Records excerpted from a collection:

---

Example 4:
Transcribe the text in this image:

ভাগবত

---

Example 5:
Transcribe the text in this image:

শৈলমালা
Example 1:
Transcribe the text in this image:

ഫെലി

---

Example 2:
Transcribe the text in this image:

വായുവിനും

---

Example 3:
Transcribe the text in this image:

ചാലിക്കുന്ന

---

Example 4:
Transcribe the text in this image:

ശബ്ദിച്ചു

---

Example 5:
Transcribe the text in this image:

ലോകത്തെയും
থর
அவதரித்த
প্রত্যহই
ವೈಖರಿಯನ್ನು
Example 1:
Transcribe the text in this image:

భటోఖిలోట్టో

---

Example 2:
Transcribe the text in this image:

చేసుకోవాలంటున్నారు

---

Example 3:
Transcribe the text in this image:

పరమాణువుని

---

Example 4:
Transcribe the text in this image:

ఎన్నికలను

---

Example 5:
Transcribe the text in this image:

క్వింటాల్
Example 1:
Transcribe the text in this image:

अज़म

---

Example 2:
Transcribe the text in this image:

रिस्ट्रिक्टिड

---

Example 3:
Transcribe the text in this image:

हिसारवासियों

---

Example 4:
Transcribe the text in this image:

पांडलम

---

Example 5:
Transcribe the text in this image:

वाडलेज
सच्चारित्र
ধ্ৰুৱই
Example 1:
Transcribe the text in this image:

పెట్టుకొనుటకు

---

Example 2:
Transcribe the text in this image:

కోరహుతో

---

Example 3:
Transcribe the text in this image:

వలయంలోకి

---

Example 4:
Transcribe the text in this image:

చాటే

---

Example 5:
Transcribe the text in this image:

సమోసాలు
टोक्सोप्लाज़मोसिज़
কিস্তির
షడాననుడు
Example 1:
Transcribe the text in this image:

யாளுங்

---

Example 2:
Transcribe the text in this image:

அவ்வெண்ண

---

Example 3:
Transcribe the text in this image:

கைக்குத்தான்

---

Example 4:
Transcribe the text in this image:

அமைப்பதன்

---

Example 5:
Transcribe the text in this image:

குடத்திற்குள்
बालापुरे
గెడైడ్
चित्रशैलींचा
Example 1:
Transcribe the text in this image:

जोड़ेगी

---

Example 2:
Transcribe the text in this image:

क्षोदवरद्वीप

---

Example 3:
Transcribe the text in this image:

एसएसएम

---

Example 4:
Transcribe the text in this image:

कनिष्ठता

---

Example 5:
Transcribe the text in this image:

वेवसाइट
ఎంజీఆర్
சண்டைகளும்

» **Problem statement**
Return all the lines above exactly as given.

» **Result of the exercise**
---

Example 4:
Transcribe the text in this image:

ভাগবত

---

Example 5:
Transcribe the text in this image:

শৈলমালা
Example 1:
Transcribe the text in this image:

ഫെലി

---

Example 2:
Transcribe the text in this image:

വായുവിനും

---

Example 3:
Transcribe the text in this image:

ചാലിക്കുന്ന

---

Example 4:
Transcribe the text in this image:

ശബ്ദിച്ചു

---

Example 5:
Transcribe the text in this image:

ലോകത്തെയും
থর
அவதரித்த
প্রত্যহই
ವೈಖರಿಯನ್ನು
Example 1:
Transcribe the text in this image:

భటోఖిలోట్టో

---

Example 2:
Transcribe the text in this image:

చేసుకోవాలంటున్నారు

---

Example 3:
Transcribe the text in this image:

పరమాణువుని

---

Example 4:
Transcribe the text in this image:

ఎన్నికలను

---

Example 5:
Transcribe the text in this image:

క్వింటాల్
Example 1:
Transcribe the text in this image:

अज़म

---

Example 2:
Transcribe the text in this image:

रिस्ट्रिक्टिड

---

Example 3:
Transcribe the text in this image:

हिसारवासियों

---

Example 4:
Transcribe the text in this image:

पांडलम

---

Example 5:
Transcribe the text in this image:

वाडलेज
सच्चारित्र
ধ্ৰুৱই
Example 1:
Transcribe the text in this image:

పెట్టుకొనుటకు

---

Example 2:
Transcribe the text in this image:

కోరహుతో

---

Example 3:
Transcribe the text in this image:

వలయంలోకి

---

Example 4:
Transcribe the text in this image:

చాటే

---

Example 5:
Transcribe the text in this image:

సమోసాలు
टोक्सोप्लाज़मोसिज़
কিস্তির
షడాననుడు
Example 1:
Transcribe the text in this image:

யாளுங்

---

Example 2:
Transcribe the text in this image:

அவ்வெண்ண

---

Example 3:
Transcribe the text in this image:

கைக்குத்தான்

---

Example 4:
Transcribe the text in this image:

அமைப்பதன்

---

Example 5:
Transcribe the text in this image:

குடத்திற்குள்
बालापुरे
గెడైడ్
चित्रशैलींचा
Example 1:
Transcribe the text in this image:

जोड़ेगी

---

Example 2:
Transcribe the text in this image:

क्षोदवरद्वीप

---

Example 3:
Transcribe the text in this image:

एसएसएम

---

Example 4:
Transcribe the text in this image:

कनिष्ठता

---

Example 5:
Transcribe the text in this image:

वेवसाइट
ఎంజీఆర్
சண்டைகளும்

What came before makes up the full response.